# heat pump vs central AC unit



## Moehouse (Apr 9, 2009)

Living in west central Minnesota.  I have a 35 year old HVAC system and need to unpgrade.  I am planning on putting in a 95% propane furnace with an electric plenum heater to take advantage of off peak rates for my forced air system.  The only question I have is whether an air source heat pump is worth the extra money or is the central air conditioner a better option.  Three out of four contractors have suggested the heat pump, but the local guy I know personally doesn't think the heat pump is worth the extra cost.  The local guy is old school, but is a good man.  Are there any good thoughts out there worth considering?


----------



## CraigFL (Apr 10, 2009)

I lived in Fairmont in the mid 80s and at the time it reduced my energy costs in an all electric home. With the new heatpumps being higher efficiency (C.O.P.), I would think they would still be a cost advantage considering the potentially rising price of energy.
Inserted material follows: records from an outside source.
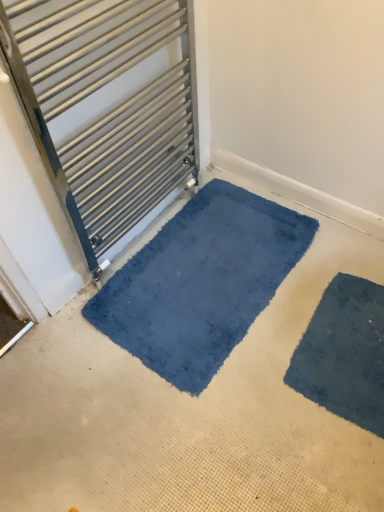
Identify the location of satin silver towel rail at upper left. (105, 106).

What do you see at coordinates (105, 106) in the screenshot?
I see `satin silver towel rail at upper left` at bounding box center [105, 106].

Locate an element on the screen. The width and height of the screenshot is (384, 512). blue plush mat at lower center is located at coordinates (201, 282).

Identify the location of dark blue plush bath mat at lower right. The height and width of the screenshot is (512, 384). (344, 353).

Find the location of a particular element. The width and height of the screenshot is (384, 512). satin silver towel rail at upper left is located at coordinates (105, 106).

Is blue soft carpet at center placed right next to blue plush mat at lower center?

No, blue soft carpet at center is not in contact with blue plush mat at lower center.

Visually, is blue soft carpet at center positioned to the left or to the right of blue plush mat at lower center?

Based on their positions, blue soft carpet at center is located to the right of blue plush mat at lower center.

From a real-world perspective, relative to blue plush mat at lower center, is blue soft carpet at center vertically above or below?

In terms of real-world spatial position, blue soft carpet at center is below blue plush mat at lower center.

Is blue soft carpet at center not inside blue plush mat at lower center?

No, blue soft carpet at center is inside blue plush mat at lower center's boundary.

Does satin silver towel rail at upper left have a greater height compared to blue soft carpet at center?

Correct, satin silver towel rail at upper left is much taller as blue soft carpet at center.

Do you think satin silver towel rail at upper left is within blue soft carpet at center, or outside of it?

satin silver towel rail at upper left is spatially situated outside blue soft carpet at center.

Which of these two, satin silver towel rail at upper left or blue soft carpet at center, is wider?

With larger width is blue soft carpet at center.

Does satin silver towel rail at upper left have a smaller size compared to blue soft carpet at center?

Yes.

Is dark blue plush bath mat at lower right at the back of satin silver towel rail at upper left?

satin silver towel rail at upper left is not turned away from dark blue plush bath mat at lower right.

Is satin silver towel rail at upper left touching dark blue plush bath mat at lower right?

No, satin silver towel rail at upper left is not beside dark blue plush bath mat at lower right.

In terms of width, does satin silver towel rail at upper left look wider or thinner when compared to dark blue plush bath mat at lower right?

Clearly, satin silver towel rail at upper left has less width compared to dark blue plush bath mat at lower right.

The width and height of the screenshot is (384, 512). In order to click on bath mat below the satin silver towel rail at upper left (from the image's perspective) in this screenshot , I will do [x=344, y=353].

From the image's perspective, which object appears higher, blue plush mat at lower center or satin silver towel rail at upper left?

satin silver towel rail at upper left appears higher in the image.

Is satin silver towel rail at upper left a part of blue plush mat at lower center?

No, satin silver towel rail at upper left is not a part of blue plush mat at lower center.

Considering the relative sizes of blue plush mat at lower center and satin silver towel rail at upper left in the image provided, is blue plush mat at lower center shorter than satin silver towel rail at upper left?

Indeed, blue plush mat at lower center has a lesser height compared to satin silver towel rail at upper left.

Which is more to the left, blue plush mat at lower center or satin silver towel rail at upper left?

Positioned to the left is satin silver towel rail at upper left.

In the scene shown: Is dark blue plush bath mat at lower right placed right next to satin silver towel rail at upper left?

No, dark blue plush bath mat at lower right is not with satin silver towel rail at upper left.

Is dark blue plush bath mat at lower right to the right of satin silver towel rail at upper left from the viewer's perspective?

Yes.

From a real-world perspective, which object stands above the other?

satin silver towel rail at upper left.

Is dark blue plush bath mat at lower right positioned with its back to satin silver towel rail at upper left?

That's not correct — dark blue plush bath mat at lower right is not looking away from satin silver towel rail at upper left.

Consider the image. Which is closer to the camera, (254, 416) or (338, 339)?

The point (254, 416) is in front.

Is blue soft carpet at center turned away from dark blue plush bath mat at lower right?

Correct, blue soft carpet at center is looking away from dark blue plush bath mat at lower right.

Is blue soft carpet at center not inside dark blue plush bath mat at lower right?

That's correct, blue soft carpet at center is outside of dark blue plush bath mat at lower right.

Would you consider blue soft carpet at center to be distant from dark blue plush bath mat at lower right?

No, there isn't a large distance between blue soft carpet at center and dark blue plush bath mat at lower right.

I want to click on concrete that is on the right side of blue plush mat at lower center, so pos(188,411).

Considering the sizes of objects blue plush mat at lower center and blue soft carpet at center in the image provided, who is wider, blue plush mat at lower center or blue soft carpet at center?

blue soft carpet at center.

From the image's perspective, is blue plush mat at lower center under blue soft carpet at center?

No.

I want to click on mat above the blue soft carpet at center (from a real-world perspective), so click(201, 282).

Where is `door that appears on the left of blue soft carpet at center`? Image resolution: width=384 pixels, height=512 pixels. door that appears on the left of blue soft carpet at center is located at coordinates (105, 106).

Estimate the real-world distances between objects in this image. Which object is closer to satin silver towel rail at upper left, dark blue plush bath mat at lower right or blue soft carpet at center?

Among the two, blue soft carpet at center is located nearer to satin silver towel rail at upper left.

Estimate the real-world distances between objects in this image. Which object is further from blue plush mat at lower center, dark blue plush bath mat at lower right or satin silver towel rail at upper left?

satin silver towel rail at upper left is positioned further to the anchor blue plush mat at lower center.

Looking at the image, which one is located further to dark blue plush bath mat at lower right, blue plush mat at lower center or satin silver towel rail at upper left?

satin silver towel rail at upper left lies further to dark blue plush bath mat at lower right than the other object.

Based on their spatial positions, is blue plush mat at lower center or satin silver towel rail at upper left further from blue soft carpet at center?

The object further to blue soft carpet at center is satin silver towel rail at upper left.

Looking at the image, which one is located closer to blue soft carpet at center, satin silver towel rail at upper left or blue plush mat at lower center?

blue plush mat at lower center.

Estimate the real-world distances between objects in this image. Which object is further from blue soft carpet at center, dark blue plush bath mat at lower right or satin silver towel rail at upper left?

satin silver towel rail at upper left lies further to blue soft carpet at center than the other object.

Which object lies further to the anchor point blue plush mat at lower center, blue soft carpet at center or satin silver towel rail at upper left?

Based on the image, satin silver towel rail at upper left appears to be further to blue plush mat at lower center.

Based on the photo, from the image, which object appears to be nearer to blue plush mat at lower center, satin silver towel rail at upper left or dark blue plush bath mat at lower right?

The object closer to blue plush mat at lower center is dark blue plush bath mat at lower right.

This screenshot has width=384, height=512. In order to click on mat located between satin silver towel rail at upper left and dark blue plush bath mat at lower right in the left-right direction in this screenshot , I will do `click(201, 282)`.

Locate an element on the screen. Image resolution: width=384 pixels, height=512 pixels. bath mat that lies between satin silver towel rail at upper left and blue soft carpet at center from top to bottom is located at coordinates (344, 353).

This screenshot has width=384, height=512. What are the coordinates of `mat between satin silver towel rail at upper left and blue soft carpet at center from top to bottom` in the screenshot? It's located at (201, 282).

Locate an element on the screen. concrete between blue plush mat at lower center and dark blue plush bath mat at lower right is located at coordinates (188, 411).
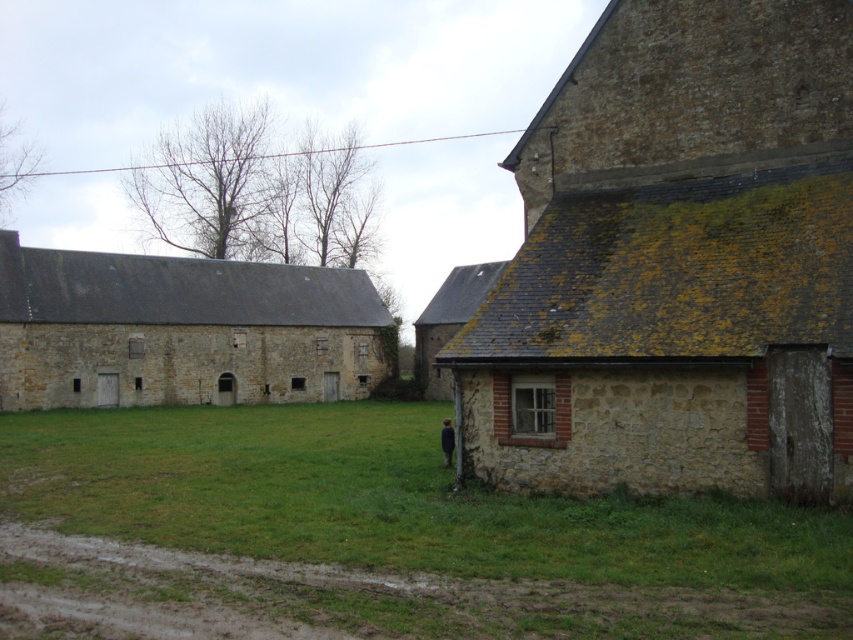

You need to do a comparison with today's energy costs as well as future ones. Some places just aren't familiar enough with heat pumps to realize they can still pull out heat effectivly when the air temp is below 20 degrees F.


----------



## glennjanie (Apr 10, 2009)

Welcome MoeHouse:
You may want to consider a ground source (geothermal) heat pump. They are more expensive but mine paid for itself in 3-4 years (the difference between geo and gas/electric powered). My experience with Propane or LP gas is that they burn themselves out quicker; damaging their burners or heat exchangers.
York makes a gas engine powered heat pump that has (when using the rules applied to gas furnaces) an efficiency rating of 130%. It uses heat from the engine exhaust to boost the heat from the compressor. Change the motor oil, spark plug and plug wire once a year and its warranted for 10 year; the engine is muffeled to make no more noise than a standard compressor. Its worth checking into.
Glenn


----------